The films in the festival come from places such as United States and Hong Kong and includes British film Boy (2012), about a man who uses cycling to come to terms with his son's death, and Estonian film Sister Session (2012), which follows an all-female team's foray into a bicycle motocross event.
Mr Yeo says: "These films will show cyclists sharing their real stories. The Bicycle Film Festival aims to convey the experience of the cyclists and, hopefully, transform how urban planners look at roads to make them more cyclist-friendly."
The festival is not just about movies.
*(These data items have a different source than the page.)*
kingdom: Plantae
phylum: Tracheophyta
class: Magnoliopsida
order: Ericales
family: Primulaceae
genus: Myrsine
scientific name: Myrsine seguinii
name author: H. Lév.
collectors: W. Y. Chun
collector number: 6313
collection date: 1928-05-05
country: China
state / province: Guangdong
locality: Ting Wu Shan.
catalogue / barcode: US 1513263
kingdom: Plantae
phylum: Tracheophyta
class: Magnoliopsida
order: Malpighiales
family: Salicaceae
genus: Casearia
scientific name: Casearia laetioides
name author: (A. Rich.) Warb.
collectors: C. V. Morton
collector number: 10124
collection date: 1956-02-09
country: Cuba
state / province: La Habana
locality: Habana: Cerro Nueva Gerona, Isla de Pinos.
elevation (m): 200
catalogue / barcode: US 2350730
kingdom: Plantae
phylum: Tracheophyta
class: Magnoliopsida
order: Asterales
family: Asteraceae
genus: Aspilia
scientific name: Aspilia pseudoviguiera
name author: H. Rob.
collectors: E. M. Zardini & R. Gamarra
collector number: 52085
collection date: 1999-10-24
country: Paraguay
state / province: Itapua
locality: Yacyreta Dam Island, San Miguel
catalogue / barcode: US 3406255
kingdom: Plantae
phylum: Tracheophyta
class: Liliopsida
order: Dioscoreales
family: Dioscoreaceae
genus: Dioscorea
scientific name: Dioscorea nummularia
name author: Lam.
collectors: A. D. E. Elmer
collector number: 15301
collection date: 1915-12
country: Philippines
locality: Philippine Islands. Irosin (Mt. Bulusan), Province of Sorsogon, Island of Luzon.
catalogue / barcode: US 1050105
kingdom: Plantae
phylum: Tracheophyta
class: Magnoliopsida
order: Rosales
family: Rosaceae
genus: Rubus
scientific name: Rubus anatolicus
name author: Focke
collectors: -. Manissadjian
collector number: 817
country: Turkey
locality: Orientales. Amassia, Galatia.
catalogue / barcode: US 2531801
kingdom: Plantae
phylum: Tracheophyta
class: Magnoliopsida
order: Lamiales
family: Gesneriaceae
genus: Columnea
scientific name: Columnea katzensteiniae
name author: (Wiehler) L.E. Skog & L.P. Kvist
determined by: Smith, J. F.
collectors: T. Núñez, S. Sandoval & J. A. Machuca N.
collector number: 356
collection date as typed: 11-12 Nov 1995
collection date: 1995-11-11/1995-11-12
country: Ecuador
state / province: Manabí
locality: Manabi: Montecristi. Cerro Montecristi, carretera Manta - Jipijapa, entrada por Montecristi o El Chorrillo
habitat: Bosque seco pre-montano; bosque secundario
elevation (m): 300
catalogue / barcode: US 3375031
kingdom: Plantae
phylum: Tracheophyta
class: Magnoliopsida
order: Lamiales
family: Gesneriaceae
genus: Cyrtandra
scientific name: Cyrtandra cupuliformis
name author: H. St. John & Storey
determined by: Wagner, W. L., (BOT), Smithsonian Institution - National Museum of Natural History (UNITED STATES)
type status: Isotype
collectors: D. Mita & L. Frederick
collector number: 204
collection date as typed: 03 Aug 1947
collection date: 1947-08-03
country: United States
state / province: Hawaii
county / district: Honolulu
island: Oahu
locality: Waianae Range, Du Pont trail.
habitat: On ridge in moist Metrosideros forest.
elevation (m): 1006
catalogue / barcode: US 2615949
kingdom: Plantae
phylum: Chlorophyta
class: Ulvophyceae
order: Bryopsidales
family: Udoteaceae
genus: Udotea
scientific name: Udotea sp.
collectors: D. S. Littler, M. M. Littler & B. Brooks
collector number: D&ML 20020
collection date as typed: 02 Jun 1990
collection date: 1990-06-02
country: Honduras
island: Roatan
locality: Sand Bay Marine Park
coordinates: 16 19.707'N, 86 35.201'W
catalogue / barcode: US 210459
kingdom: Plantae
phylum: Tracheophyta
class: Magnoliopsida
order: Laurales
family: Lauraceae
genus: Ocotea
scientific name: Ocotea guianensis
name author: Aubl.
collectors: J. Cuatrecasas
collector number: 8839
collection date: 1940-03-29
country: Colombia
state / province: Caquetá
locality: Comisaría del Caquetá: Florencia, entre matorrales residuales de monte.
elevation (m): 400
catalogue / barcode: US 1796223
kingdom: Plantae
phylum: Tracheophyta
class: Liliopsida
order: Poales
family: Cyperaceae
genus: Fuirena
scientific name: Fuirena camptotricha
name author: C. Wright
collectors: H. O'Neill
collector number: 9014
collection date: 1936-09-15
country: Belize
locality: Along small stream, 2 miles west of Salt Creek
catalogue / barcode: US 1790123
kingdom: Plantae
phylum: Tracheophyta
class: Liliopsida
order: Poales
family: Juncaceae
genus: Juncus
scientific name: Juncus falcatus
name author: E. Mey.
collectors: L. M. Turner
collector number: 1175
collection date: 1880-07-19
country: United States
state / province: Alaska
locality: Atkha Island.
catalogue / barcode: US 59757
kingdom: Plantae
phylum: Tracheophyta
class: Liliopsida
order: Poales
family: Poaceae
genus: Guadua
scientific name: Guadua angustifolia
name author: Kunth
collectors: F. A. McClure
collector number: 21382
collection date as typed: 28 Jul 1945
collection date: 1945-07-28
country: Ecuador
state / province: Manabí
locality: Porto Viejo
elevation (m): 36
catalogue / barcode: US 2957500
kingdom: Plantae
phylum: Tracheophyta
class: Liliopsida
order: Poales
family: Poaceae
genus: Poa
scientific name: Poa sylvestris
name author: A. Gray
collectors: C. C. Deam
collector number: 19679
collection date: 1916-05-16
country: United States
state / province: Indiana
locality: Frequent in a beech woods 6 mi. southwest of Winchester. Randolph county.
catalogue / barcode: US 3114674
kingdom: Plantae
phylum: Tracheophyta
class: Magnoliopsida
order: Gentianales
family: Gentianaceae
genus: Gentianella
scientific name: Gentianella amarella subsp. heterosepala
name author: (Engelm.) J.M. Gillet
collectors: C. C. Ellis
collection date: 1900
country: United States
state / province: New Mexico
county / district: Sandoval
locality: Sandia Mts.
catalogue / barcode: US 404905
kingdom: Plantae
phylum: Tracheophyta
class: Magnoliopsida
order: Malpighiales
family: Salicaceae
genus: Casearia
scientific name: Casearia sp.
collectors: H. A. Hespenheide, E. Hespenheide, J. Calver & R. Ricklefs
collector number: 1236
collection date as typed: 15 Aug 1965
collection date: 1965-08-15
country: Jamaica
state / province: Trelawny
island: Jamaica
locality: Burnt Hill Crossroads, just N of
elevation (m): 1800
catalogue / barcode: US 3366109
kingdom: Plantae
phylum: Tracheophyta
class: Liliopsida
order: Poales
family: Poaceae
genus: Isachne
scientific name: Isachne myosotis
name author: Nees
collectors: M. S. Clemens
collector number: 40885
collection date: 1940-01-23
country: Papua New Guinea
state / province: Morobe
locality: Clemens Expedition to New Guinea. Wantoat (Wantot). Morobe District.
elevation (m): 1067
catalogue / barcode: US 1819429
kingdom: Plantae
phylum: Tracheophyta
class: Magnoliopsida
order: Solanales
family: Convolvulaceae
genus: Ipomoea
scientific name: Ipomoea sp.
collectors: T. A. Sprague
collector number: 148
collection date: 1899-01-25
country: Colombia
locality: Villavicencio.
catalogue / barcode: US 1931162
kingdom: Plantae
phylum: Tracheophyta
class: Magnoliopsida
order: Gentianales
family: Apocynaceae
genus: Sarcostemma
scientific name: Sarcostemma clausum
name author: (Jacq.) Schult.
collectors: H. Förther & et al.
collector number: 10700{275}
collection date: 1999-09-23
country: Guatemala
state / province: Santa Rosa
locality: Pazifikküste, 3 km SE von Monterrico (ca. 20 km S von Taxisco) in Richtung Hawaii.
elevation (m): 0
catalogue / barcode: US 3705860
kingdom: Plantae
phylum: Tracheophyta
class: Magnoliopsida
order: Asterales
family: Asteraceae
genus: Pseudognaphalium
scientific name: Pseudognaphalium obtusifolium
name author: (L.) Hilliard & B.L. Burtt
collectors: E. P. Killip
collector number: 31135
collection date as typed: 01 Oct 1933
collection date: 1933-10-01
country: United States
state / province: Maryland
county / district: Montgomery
It also hopes to be a focal point for the biking community and give back to society. For example, proceeds from the sale of the auctioned bicycle restored by Mr Poon will go to Red Cross, in particular, its mobility programme which helps people with lost limbs to recover and carry on with life.
There will also be a bicycle runway show tomorrow, featuring four vintage roadbikes restored by Mr Poon, including an Italian Cinelli.
Mr Poon says his craft saved him from despair after his brother's death from lung cancer in 2006.
"There is a great satisfaction in improving on a bike from its original condition," says Mr Poon, who takes an average of one week to restore a bike.
"These days, I don't just restore a bike, but also paint new designs on it. Sometimes, when I start painting, six hours would go by without me realising it."